In Loggerhead Turtle, the plaintiffs moved to amend on October 27, based on an
exhibit they had attached to a motion for preliminary injunction in late July. 148 F.3d at
1235, 1256. The Eleventh Circuit held that the trial court’s decision to deny the plaintiffs
leave to amend based on undue delay was an abuse of discretion. Id. at 1236, 1257. The
Court concluded that, where the plaintiffs sought leave to amend within the time provided
by the Rule 16(b) scheduling order, “[a]t most, their failure to request leave to file an
amended complaint in late July instead of October supports a finding of ‘delay,’ not
‘undue delay’ or ‘dilatory’ action.” Id. at 1256-57.
The original complaint in this action was filed on May 16 and the instant motion
on October 24. While this five-month period is longer than the three months at issue in
Loggerhead Turtle, with respect to one of the two proposed new claims the plaintiff
asserts that the evidence supporting it came to light only during discovery. (Doc. 52 at
2). The defendants dispute this, but in terms too vague to embrace. Even assuming for
argument that the plaintiff could have asserted the new claims in May, the defendants
have not shown the delay to be undue. The Eleventh Circuit cases upholding denials of
leave to amend based on undue delay involve delays measured in years and/or extending
beyond key deadlines.2 The single case cited by the defendants is cut from the same
cloth. The Court concludes that the defendant’s perfunctory argument does not carry its
burden of showing grounds to deny the plaintiff’s motion.
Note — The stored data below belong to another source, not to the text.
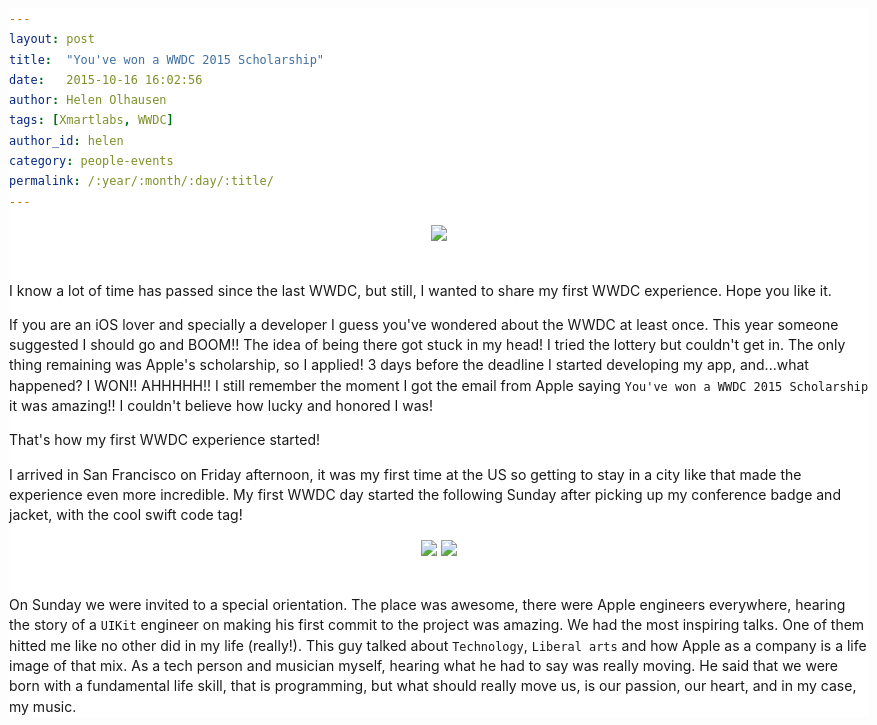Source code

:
 ```yaml
---
layout: post
title:  "You've won a WWDC 2015 Scholarship"
date:   2015-10-16 16:02:56
author: Helen Olhausen
tags: [Xmartlabs, WWDC]
author_id: helen
category: people-events
permalink: /:year/:month/:day/:title/
---
```


<div class="separator" style="clear: both; text-align: center;">
  <img border="0" src="/images/helen-wwdc/you_won.png" width="600" />
</div>
<br/>

I know a lot of time has passed since the last WWDC, but still, I wanted to share my first WWDC experience. Hope you like it.

If you are an iOS lover and specially a developer I guess you've wondered about the WWDC at least once. This year someone suggested I should go and BOOM!! The idea of being there got stuck in my head! I tried the lottery but couldn't get in. The only thing remaining was Apple's scholarship, so I applied! 3 days before the deadline I started developing my app, and...what happened? I WON!! AHHHHH!!
I still remember the moment I got the email from Apple saying `You've won a WWDC 2015 Scholarship` it was amazing!! I couldn't believe how lucky and honored I was!
<p>
That's how my first WWDC experience started!
</p>

<p>
I arrived in San Francisco on Friday afternoon, it was my first time at the US so getting to stay in a city like that made the experience even more incredible. My first WWDC day started the following Sunday after picking up my conference badge and jacket, with the cool swift code tag!
</p>

<div class="separator" style="clear: both; text-align: center;">
  <img border="0" src="/images/helen-wwdc/IMG_1248-min.JPG" width="400"/>
  <img border="0" src="/images/helen-wwdc/tag.jpg" width="400"/>
</div>
<br/>


On Sunday we were invited to a special orientation. The place was awesome, there were Apple engineers everywhere, hearing the story of a `UIKit` engineer on making his first commit to the project was amazing.
We had the most inspiring talks. One of them hitted me like no other did in my life (really!). This guy talked about `Technology`, `Liberal arts` and how Apple as a company is a life image of that mix. As a tech person and musician myself, hearing what he had to say was really moving. He said that we were born with a fundamental life skill, that is programming, but what should really move us, is our passion, our heart, and in my case, my music.
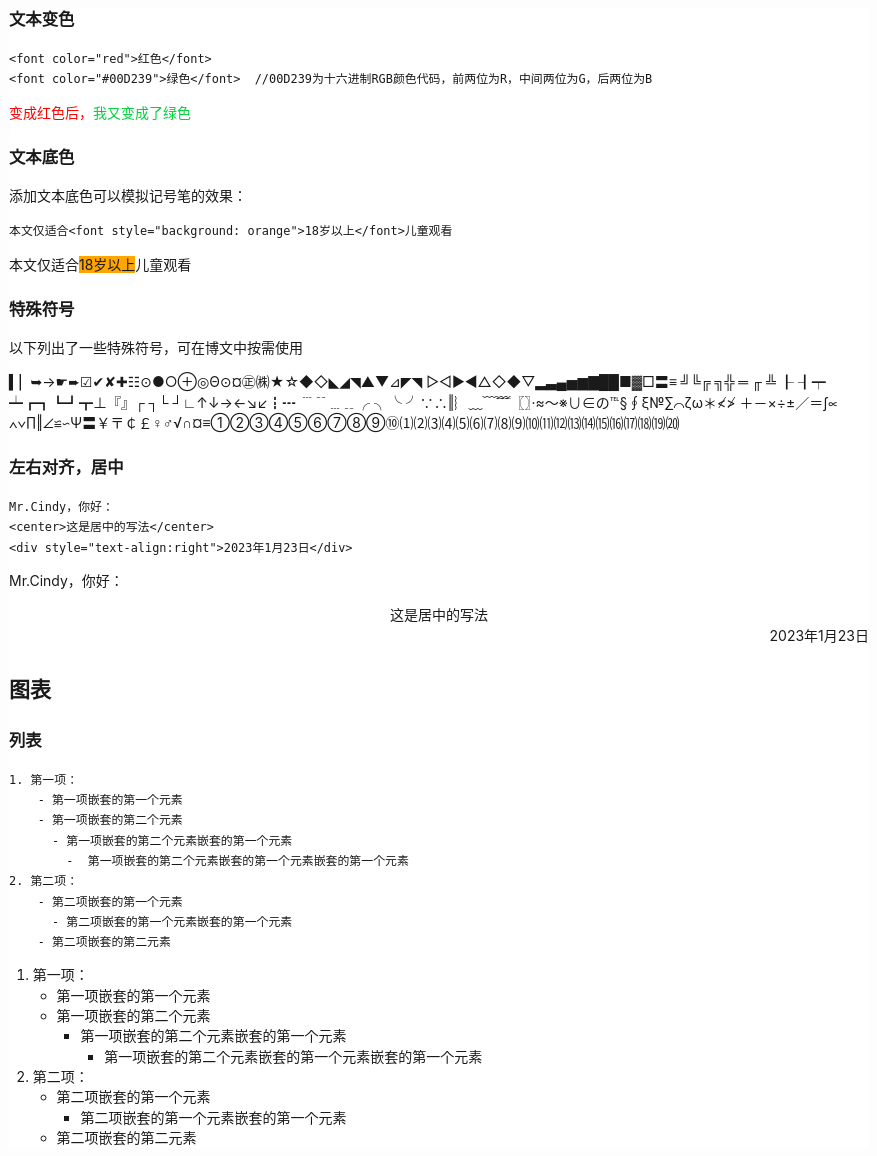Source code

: 
### 文本变色
```
<font color="red">红色</font>
<font color="#00D239">绿色</font>  //00D239为十六进制RGB颜色代码，前两位为R，中间两位为G，后两位为B
```
<font color="red">变成红色后，</font><font color="#00D239">我又变成了绿色</font>
### 文本底色
添加文本底色可以模拟记号笔的效果：  
```
本文仅适合<font style="background: orange">18岁以上</font>儿童观看
```
本文仅适合<font style="background: orange">18岁以上</font>儿童观看
### 特殊符号
以下列出了一些特殊符号，可在博文中按需使用  

▍▏➥→☛➨☑✔✘✚☷⊙●○⊕◎Θ⊙¤㊣㈱★☆◆◇◣◢◥▲▼⊿◤◥ ▷◁▶◀△◇◆▽▂▃▄▅▆▇██■▓□〓≡ ╝╚╔ ╗╬ ═ ╓ ╩ ┠ ┨┯ ┷┏┓┗┛┳⊥『』┌ ┐└ ┘∟↑↓→←↘↙┇┅ ﹉﹊﹍﹎╭ ╮╰ ╯∵∴‖︴﹏﹋﹌〖〗·≈～※∪∈の℡§∮ξ№∑⌒ζω＊≮≯ ＋－×÷±／＝∫∝ ∧∨∏‖∠≌∽Ψ〓￥〒￠￡♀♂√∩¤≡①②③④⑤⑥⑦⑧⑨⑩⑴⑵⑶⑷⑸⑹⑺⑻⑼⑽⑾⑿⒀⒁⒂⒃⒄⒅⒆⒇

### 左右对齐，居中
```
Mr.Cindy，你好：
<center>这是居中的写法</center>
<div style="text-align:right">2023年1月23日</div>
```
Mr.Cindy，你好：
<center>这是居中的写法</center>
<div style="text-align:right">2023年1月23日</div>

## 图表
### 列表
```
1. 第一项：
    - 第一项嵌套的第一个元素
    - 第一项嵌套的第二个元素
      - 第一项嵌套的第二个元素嵌套的第一个元素
        -  第一项嵌套的第二个元素嵌套的第一个元素嵌套的第一个元素
2. 第二项：
    - 第二项嵌套的第一个元素
      - 第二项嵌套的第一个元素嵌套的第一个元素
    - 第二项嵌套的第二元素
```
1. 第一项：
    - 第一项嵌套的第一个元素
    - 第一项嵌套的第二个元素
      - 第一项嵌套的第二个元素嵌套的第一个元素
        -  第一项嵌套的第二个元素嵌套的第一个元素嵌套的第一个元素
2. 第二项：
    - 第二项嵌套的第一个元素
      - 第二项嵌套的第一个元素嵌套的第一个元素
    - 第二项嵌套的第二元素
For the reasons set forth above, the motion for leave to amend is granted. The
plaintiff is ordered to file and serve its fourth amended complaint on or before
November 9, 2012.3
See, e.g., Reese v. Herbert, 527 F.3d 1253, 1263 (11th Cir. 2008) (seven weeks after
close of discovery, after dispositive motions filed); Florida Evergreen Foliage v. E.I. DuPont de
Nemours & Co., 470 F.3d 1036, 1040-41 (11th Cir. 2006) (“years” after complaint filed, and after
several dispositive motions and certified questions were resolved, and during interlocutory
appeal); Andrx Pharmaceuticals, Inc. v. Elan Corp., 421 F.3d 1227, 1237 (11th Cir. 2005) (over a
year after complaint filed); Carruthers v. BSA Advertising, Inc., 357 F.3d 1213, 1214, 1218 (11th
Cir. 2004) (over a year and a half after complaint filed, and six months after the deadline for
amendments); Laurie v. Alabama Court of Criminal Appeals, 256 F.3d 1266, 1275 (11th Cir.
2001) (well over a year after complaint filed, and long after the deadline for amendments);
Brewer-Giorgio v. Producers Video, Inc., 216 F.3d 1281, 1284 (11th Cir. 2000) (over a year after
complaint filed, and eight months after the deadline for amendments); Jennings v. BIC Corp.,
181 F.3d 1250, 1258 (11th Cir. 1999) (almost three years after complaint filed, and five months
after the deadline for amendments); Burger King Corp. v. Weaver, 169 F.3d 1310, 1319 (11th
Cir. 1999) (over three years after complaint filed); Campbell v. Emory Clinic, 166 F.3d 1157,
1162 (11th Cir. 1999) (over five years after complaint filed, and after discovery ended and
dispositive motions filed); Hester, 941 F.2d at 1578-79 (over two years after complaint filed).
The defendants’ filings have taken on an increasingly sarcastic and combative tone.
(Doc. 13 at 3; Doc. 45 passim; Doc. 54 passim). The defendants should not construe the Court’s
silence about their language as approval of it. Future egregious examples will be dealt with
DONE and ORDERED this 2nd day of November, 2012.